The test essentially represents the first phase of a three-part 400GbE trial that AT&T initially outlined last year. The company promised the first test would happen early this year and would use Coriant’s optical gear to carry a 400GbE service across a long-distance span of AT&T global backbone from New York to Washington, demonstrating that AT&T's nationwide software-centric network is 400G-ready.
Part of the reason for the tests is to encourage interoperability, the company said late last year. “One of the networking realities we see on the optical side is when you have a certain metro and you have gear from vendor and when you want to connect to another metro or another service provider, you have to have the same gear,” Dan Blemings, director of Ethernet product management at AT&T, told FierceTelecom in November. “Even though it’s all-optical, vendors still put their own special sauces onto their platforms.”

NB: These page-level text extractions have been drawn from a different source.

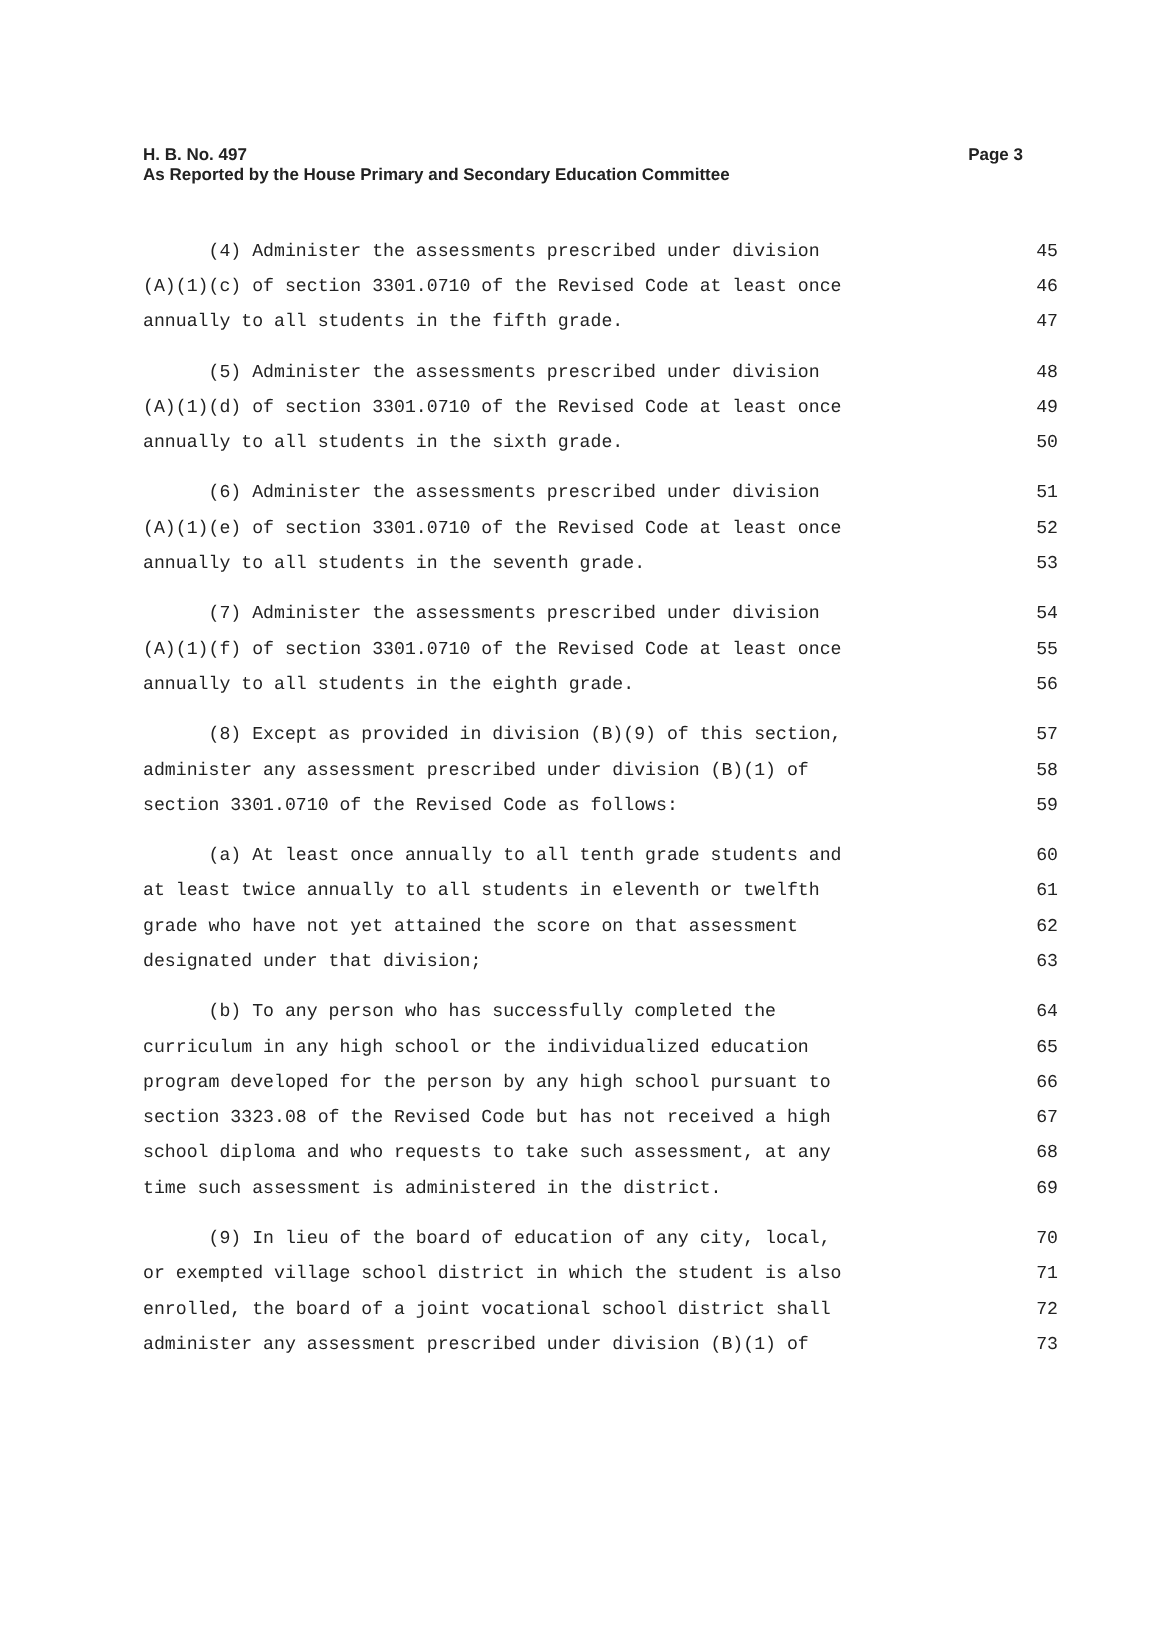Page 3 H. B. No. 497
As Reported by the House Primary and Secondary Education Committee
(4) Administer the assessments prescribed under division 45
(A)(1)(c) of section 3301.0710 of the Revised Code at least once 46
annually to all students in the fifth grade. 47
(5) Administer the assessments prescribed under division 48
(A)(1)(d) of section 3301.0710 of the Revised Code at least once 49
annually to all students in the sixth grade. 50
(6) Administer the assessments prescribed under division 51
(A)(1)(e) of section 3301.0710 of the Revised Code at least once 52
annually to all students in the seventh grade. 53
(7) Administer the assessments prescribed under division 54
(A)(1)(f) of section 3301.0710 of the Revised Code at least once 55
annually to all students in the eighth grade. 56
(8) Except as provided in division (B)(9) of this section, 57
administer any assessment prescribed under division (B)(1) of 58
section 3301.0710 of the Revised Code as follows: 59
(a) At least once annually to all tenth grade students and 60
at least twice annually to all students in eleventh or twelfth 61
grade who have not yet attained the score on that assessment 62
designated under that division; 63
(b) To any person who has successfully completed the 64
curriculum in any high school or the individualized education 65
program developed for the person by any high school pursuant to 66
section 3323.08 of the Revised Code but has not received a high 67
school diploma and who requests to take such assessment, at any 68
time such assessment is administered in the district. 69
(9) In lieu of the board of education of any city, local, 70
or exempted village school district in which the student is also 71
enrolled, the board of a joint vocational school district shall 72
administer any assessment prescribed under division (B)(1) of 73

Added Blemings: “The way we do it today at AT&T is we have network people in the field who literally pick up the phone and call another service provider we want to connect to and ask what gear they are using because we want to put a ROADM in between us. That sort of behavior needs to change in the future because we need to move faster and have our gear work together more seamlessly.”

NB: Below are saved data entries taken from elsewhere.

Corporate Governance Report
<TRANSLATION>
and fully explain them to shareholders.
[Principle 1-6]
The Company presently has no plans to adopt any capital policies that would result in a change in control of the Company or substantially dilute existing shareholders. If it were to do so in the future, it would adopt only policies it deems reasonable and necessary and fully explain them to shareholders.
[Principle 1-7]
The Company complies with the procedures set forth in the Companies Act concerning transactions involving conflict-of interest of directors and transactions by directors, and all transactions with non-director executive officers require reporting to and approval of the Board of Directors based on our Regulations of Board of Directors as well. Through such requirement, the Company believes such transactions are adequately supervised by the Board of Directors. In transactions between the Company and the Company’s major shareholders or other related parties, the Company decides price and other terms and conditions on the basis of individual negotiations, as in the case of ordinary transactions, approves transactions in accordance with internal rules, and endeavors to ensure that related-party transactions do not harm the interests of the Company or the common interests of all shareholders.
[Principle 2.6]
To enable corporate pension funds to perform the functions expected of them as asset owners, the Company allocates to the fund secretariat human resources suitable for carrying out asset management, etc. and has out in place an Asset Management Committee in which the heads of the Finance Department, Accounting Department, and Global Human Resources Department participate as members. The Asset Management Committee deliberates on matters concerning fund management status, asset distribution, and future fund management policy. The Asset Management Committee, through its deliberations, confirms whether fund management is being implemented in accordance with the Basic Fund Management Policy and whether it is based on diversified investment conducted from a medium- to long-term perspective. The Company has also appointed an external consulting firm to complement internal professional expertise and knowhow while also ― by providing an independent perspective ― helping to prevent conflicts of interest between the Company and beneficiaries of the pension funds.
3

RELATED: AT&T to begin 400 Gigabit Ethernet trials in 2017
AT&T said its 400GbE tests would help the company’s customers transmit more high-quality video.
AT&T said these tests now pave the way for phase two and three of its 400GbE efforts. The second phase will implement a 400GbE end-to-end service transported across AT&T’s OpenROADM metro network. And the third phase “will test the first instance of a 400GbE open router platform. The ‘disaggregated router’ platform uses merchant silicon and open source software—another industry first,” the company said.
Of course, AT&T isn’t the only player testing 400GbE. Just last week, Acacia Communications, Optelian, Precise-ITC, Spirent and Xilinx said they plan to demonstrate the industry’s first interoperability across the technology spectrum to support 200GbE and 400GbE connectivity over standardized during this week’s OFC 2017 trade show in Los Angeles.